ST. LOUIS—A future where sophisticated geospatial intelligence (GEOINT) is occurring in real-time for operational use could be less than a decade-and-a-half away if there is a sustained investment in technology, people and partnerships, the chief of research for the National Geospatial-Intelligence Agency (NGA) said on Tuesday.

Technology, people and partnerships are the building blocks of the future vision but there also needs to be a focus on three “attributes” that will play primary roles in fulfilling the promise of more advanced GEOINT, Cindy Daniell said during a keynote address here at the GEOINT 2021 Symposium hosted by the U.S. Geospatial Intelligence Foundation.

The first attribute she outlined is that analysts, through their experiences and inputs from data scientists and operators, will remain key drivers in the GEOINT enterprise, making them “indispensable to transparent and informed decision-making.” Moreover, analysts will also help drive efforts in other areas such as “training algorithms, developing novel analytical methods, or identifying more efficient policies and pathways for rapid and secure data dissemination.”

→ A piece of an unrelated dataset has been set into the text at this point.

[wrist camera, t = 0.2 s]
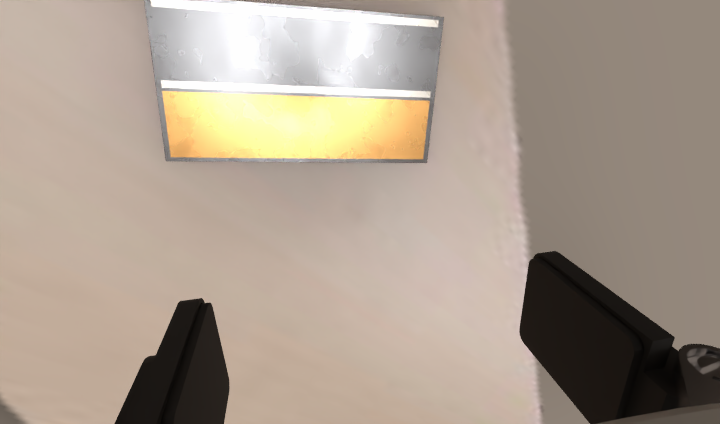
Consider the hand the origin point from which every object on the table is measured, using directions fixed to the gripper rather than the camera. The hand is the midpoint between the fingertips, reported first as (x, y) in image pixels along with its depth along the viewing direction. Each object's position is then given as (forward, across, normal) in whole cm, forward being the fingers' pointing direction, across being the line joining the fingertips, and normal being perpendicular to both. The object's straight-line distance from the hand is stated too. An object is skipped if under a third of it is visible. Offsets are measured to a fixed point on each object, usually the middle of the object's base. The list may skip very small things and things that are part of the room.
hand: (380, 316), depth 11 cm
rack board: (+31, 0, -4) cm, 31 cm away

Technology that is enhanced by artificial intelligence (AI), in particular machine learning (ML), that automatically detects anomalous activities, rapidly fuses traditional and non-traditional GEOINT sources for decision makers, and makes sense of large amounts of unstructured data will free up people to focus on challenging task and major decisions, she said.

“AI and ML are the tools for accelerators of GEOINT in the future, letting us make more effective and more efficient use of our workforce,” Daniel said.

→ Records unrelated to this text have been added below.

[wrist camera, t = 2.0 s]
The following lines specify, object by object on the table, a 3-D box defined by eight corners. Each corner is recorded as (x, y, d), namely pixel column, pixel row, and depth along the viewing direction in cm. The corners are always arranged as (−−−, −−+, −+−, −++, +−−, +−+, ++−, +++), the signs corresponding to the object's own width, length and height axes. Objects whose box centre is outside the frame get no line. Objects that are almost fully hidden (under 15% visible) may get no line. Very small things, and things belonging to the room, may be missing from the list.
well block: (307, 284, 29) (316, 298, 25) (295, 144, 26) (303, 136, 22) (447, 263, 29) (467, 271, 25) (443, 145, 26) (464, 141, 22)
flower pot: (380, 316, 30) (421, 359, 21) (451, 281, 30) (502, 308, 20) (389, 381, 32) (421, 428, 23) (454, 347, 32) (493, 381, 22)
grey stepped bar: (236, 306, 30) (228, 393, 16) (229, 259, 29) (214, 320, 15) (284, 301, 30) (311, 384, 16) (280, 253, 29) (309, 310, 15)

Leveraging AI and ML will “enable our decision advantage” and result in “new human-machine teams,” she said.

In her GEOINT vision of the future process, NGA operators speak into computer screens and computer tablets, “creating and manipulating a multitude of real-time GEOINT products at the speed of their voice.”

The final attribute is the need for “adaptive” workflows and workforce amid changes in the threats and technology, she said.

“This means creating a GEOINT enterprise that is sensor agnostic in its ability to capture and assess government or commercial data, has sufficient capacity to process large volumes of dynamic information and is responsive to a variety of user missions, from warfighting to intelligence, from tactical to strategic, or from immediate to foundational,” she said.

The technology landscape in particular has changed dramatically from the explosion of space-based assets due new market entrants and the lower costs to launch satellites, and design and build them. Daniell pointed out that during the Cold War few countries had accesses to space-based sensors and the means to launch them.

So far in 2021, close to 1,400 satellites have been launched, eclipsing the total in 2020, which was the first year more than 1,000 were placed into orbit, Daniell said, citing data from the United Nations.

“As a result, high quality, timely and cross-phenomenology data is now available to a whole new set of consumers,” she said. “On the government side, this has led to an exponential growth in available data, both classified and unclassified, structured and unstructured. As a result, our analysts, whose numbers are not increasing as rapidly, will need help sifting, cataloguing, and prioritizing the data before they can even begin to understand it.”

This challenge is being addressed by evolving strategies, putting more focus on operators, emphasizing the integration of emerging technology, being agile in partnering with industry, particularly with non-traditional players that are as innovative as large contractors but may need help understanding NGA’s needs and working the government contracting process, and investing in people, Daniell said.